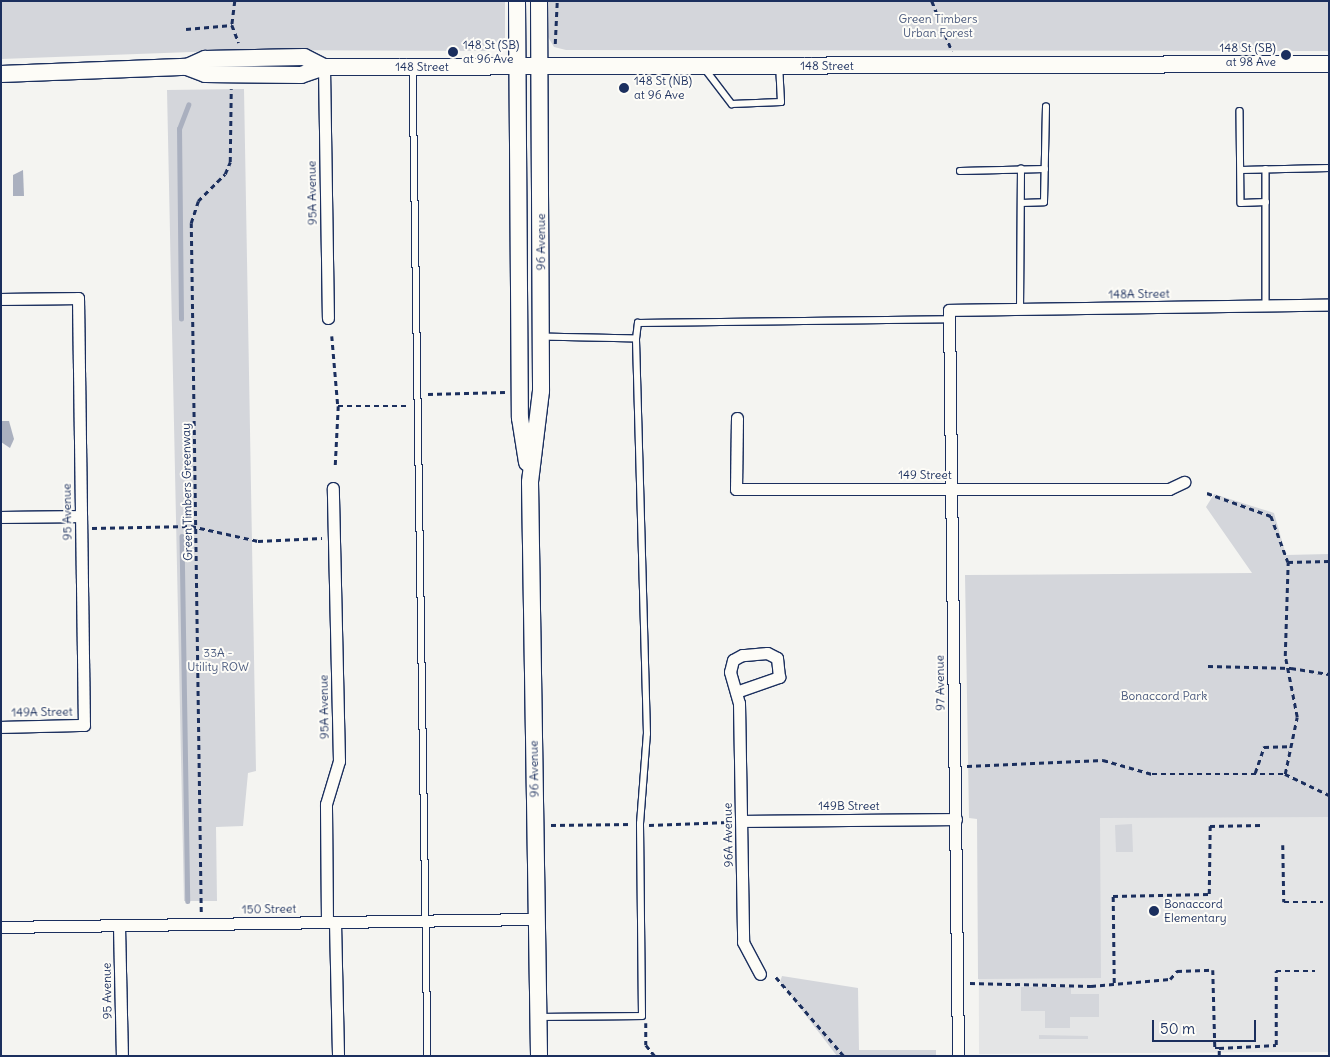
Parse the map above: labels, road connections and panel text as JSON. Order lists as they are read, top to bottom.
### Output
{
  "streets": {
    "main road": ["148 Street", "96 Avenue"],
    "street": [
      "95A Avenue",
      "148A Street",
      "149 Street",
      "95 Avenue",
      "97 Avenue",
      "149A Street",
      "149B Street",
      "96A Avenue",
      "150 Street"
    ],
    "path": ["Green Timbers Greenway"]
  },
  "crossings": [
    ["148 Street", "95A Avenue"],
    ["148 Street", "96 Avenue"],
    ["95A Avenue", "150 Street"],
    ["96 Avenue", "150 Street"],
    ["148A Street", "97 Avenue"],
    ["149 Street", "97 Avenue"],
    ["95 Avenue", "149A Street"],
    ["95 Avenue", "150 Street"],
    ["97 Avenue", "149B Street"],
    ["149B Street", "96A Avenue"]
  ],
  "parks": ["Green Timbers Urban Forest", "33A - Utility ROW", "Bonaccord Park"],
  "places": [
    "148 St (SB) at 96 Ave",
    "148 St (SB) at 98 Ave",
    "148 St (NB) at 96 Ave",
    "Bonaccord Elementary"
  ],
  "scale_bar": "50 m"
}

## What to produce
The required answer is each line of the data in which the word "Timbers" appears.

## Answer section
    "path": ["Green Timbers Greenway"]
  "parks": ["Green Timbers Urban Forest", "33A - Utility ROW", "Bonaccord Park"],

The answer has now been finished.